# Logistic Regression Consulting Project


This Project covers the process of building a logistic regression model using customer churn data and predicting the likelihood of new customers churning.

## 1. Data Preparation and Feature Engineering
Data Reading: The customer_churn.csv file, which contains customer churn data, is read into PySpark using inferSchema=True and header=True parameters.

Data Inspection: The describe() method is used to inspect basic statistics for each column in the dataset, confirming that there is no missing data.

VectorAssembler: A VectorAssembler is used to create the necessary feature vector for the machine learning model. Numerical columns such as Age, Total_Purchase, Account_Manager, Years, and Num_Sites are combined into a single features column. Text columns like Name are ignored at this stage because logistic regression cannot process them.

Final DataFrame: A final DataFrame is created containing only the features and churn columns.

##  2. Model Training and Evaluation
Data Splitting: The final DataFrame is split into a 70% training set and a 30% testing set using randomSplit to train and test the model's performance.

Logistic Regression Model: A model object is created using the LogisticRegression class from the pyspark.ml.classification library. The churn column is designated as the target variable (labelCol).

Model Training: The model is trained on the training data using the fit() method. After training, it is evaluated on the test data to assess its performance.

Model Evaluation: A BinaryClassificationEvaluator from the pyspark.ml.evaluation library is used. This tool evaluates the prediction results on the test data and, by default, calculates the Area Under the ROC Curve (AUC). In the example, an AUC value of 0.68 was obtained, which indicates that the model performs better than a random guess but is not perfect.

##  3. Predicting on New Data
Using All Data: The churn model is fit to all available data (final_data) to create a more robust model for future predictions.

Reading New Customer Data: The new_customers.csv file is read with the same parameters to load data for new customers.

Data Transformation: The same assembler object used for the original data is reused to transform the new customer data into the same features vector format, ensuring consistency.

### Making Predictions: 
The trained final model (final_lr_model) is used with the transform() method on the new customer data to make a churn prediction for each new customer. The results show which customers have the potential to churn.

Results: In the example, four of the new customers were predicted to churn. This provides a concrete example of how the model can assist with real-world business decisions.

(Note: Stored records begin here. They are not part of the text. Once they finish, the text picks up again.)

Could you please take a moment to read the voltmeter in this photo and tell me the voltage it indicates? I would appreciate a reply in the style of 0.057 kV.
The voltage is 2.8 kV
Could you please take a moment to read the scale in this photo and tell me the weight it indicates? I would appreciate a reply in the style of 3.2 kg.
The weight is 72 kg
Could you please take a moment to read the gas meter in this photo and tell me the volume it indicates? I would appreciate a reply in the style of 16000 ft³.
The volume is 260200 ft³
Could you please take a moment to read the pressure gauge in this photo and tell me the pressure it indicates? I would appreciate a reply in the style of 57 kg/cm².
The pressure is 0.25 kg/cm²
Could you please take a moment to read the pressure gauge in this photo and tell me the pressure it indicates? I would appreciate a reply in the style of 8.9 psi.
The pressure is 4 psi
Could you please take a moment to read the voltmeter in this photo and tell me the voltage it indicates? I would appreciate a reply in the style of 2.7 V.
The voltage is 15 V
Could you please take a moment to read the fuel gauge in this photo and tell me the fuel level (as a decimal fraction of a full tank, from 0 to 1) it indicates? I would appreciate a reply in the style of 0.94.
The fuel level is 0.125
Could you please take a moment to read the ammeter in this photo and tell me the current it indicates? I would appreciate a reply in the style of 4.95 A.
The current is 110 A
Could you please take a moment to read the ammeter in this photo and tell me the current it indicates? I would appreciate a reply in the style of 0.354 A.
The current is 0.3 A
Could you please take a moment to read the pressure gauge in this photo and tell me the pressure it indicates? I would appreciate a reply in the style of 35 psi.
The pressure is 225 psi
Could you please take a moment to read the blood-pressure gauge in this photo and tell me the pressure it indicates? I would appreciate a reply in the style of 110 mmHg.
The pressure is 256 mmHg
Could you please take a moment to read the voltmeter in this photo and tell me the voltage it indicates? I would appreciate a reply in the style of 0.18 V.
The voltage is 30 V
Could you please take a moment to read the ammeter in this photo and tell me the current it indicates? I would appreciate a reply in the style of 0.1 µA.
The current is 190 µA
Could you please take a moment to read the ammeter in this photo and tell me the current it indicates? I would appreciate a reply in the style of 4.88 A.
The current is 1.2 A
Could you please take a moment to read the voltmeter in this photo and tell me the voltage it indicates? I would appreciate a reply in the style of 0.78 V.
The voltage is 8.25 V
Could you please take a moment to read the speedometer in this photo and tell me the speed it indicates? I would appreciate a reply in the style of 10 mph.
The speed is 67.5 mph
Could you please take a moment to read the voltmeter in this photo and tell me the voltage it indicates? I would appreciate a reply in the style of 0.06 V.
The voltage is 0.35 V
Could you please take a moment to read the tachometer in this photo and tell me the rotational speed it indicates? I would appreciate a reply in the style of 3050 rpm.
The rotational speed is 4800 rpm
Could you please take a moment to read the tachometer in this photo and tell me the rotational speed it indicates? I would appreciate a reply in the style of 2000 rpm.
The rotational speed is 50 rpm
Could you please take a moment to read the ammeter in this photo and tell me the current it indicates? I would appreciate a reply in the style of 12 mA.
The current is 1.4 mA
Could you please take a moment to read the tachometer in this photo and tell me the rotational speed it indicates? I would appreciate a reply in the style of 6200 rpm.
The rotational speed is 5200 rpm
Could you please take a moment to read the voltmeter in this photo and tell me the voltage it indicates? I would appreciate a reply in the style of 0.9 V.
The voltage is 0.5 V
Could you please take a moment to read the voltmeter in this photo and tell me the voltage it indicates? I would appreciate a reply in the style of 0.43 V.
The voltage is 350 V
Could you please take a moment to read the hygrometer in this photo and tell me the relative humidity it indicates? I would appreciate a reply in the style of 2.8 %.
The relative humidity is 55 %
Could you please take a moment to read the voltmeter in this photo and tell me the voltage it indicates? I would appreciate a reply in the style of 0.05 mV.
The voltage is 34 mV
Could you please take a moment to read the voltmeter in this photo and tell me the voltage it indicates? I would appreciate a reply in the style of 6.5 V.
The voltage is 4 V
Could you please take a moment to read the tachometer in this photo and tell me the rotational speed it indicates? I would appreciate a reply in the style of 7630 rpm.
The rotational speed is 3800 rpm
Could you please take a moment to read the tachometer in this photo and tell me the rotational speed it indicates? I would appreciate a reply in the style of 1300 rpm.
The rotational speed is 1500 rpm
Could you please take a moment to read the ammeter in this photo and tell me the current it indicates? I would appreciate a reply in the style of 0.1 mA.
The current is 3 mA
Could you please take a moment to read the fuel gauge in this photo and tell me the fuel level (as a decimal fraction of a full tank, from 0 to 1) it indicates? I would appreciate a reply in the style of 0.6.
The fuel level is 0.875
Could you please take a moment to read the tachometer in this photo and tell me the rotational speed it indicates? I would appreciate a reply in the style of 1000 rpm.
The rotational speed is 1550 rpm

This lproject demonstrates how to manage the end-to-end machine learning workflow in PySpark, from data preparation and model evaluation to making predictions on new data.

## Binary Customer Churn

A marketing agency has many customers that use their service to produce ads for the client/customer websites. They've noticed that they have quite a bit of churn in clients. They basically randomly assign account managers right now, but want you to create a machine learning model that will help predict which customers will churn (stop buying their service) so that they can correctly assign the customers most at risk to churn an account manager. Luckily they have some historical data, can you help them out? Create a classification algorithm that will help classify whether or not a customer churned. Then the company can test this against incoming data for future customers to predict which customers will churn and assign them an account manager.

The data is saved as customer_churn.csv. Here are the fields and their definitions:

    Name : Name of the latest contact at Company
    Age: Customer Age
    Total_Purchase: Total Ads Purchased
    Account_Manager: Binary 0=No manager, 1= Account manager assigned
    Years: Totaly Years as a customer
    Num_sites: Number of websites that use the service.
    Onboard_date: Date that the name of the latest contact was onboarded
    Location: Client HQ Address
    Company: Name of Client Company
    
Once you've created the model and evaluated it, test out the model on some new data (you can think of this almost like a hold-out set) that your client has provided, saved under new_customers.csv. The client wants to know which customers are most likely to churn given this data (they don't have the label yet).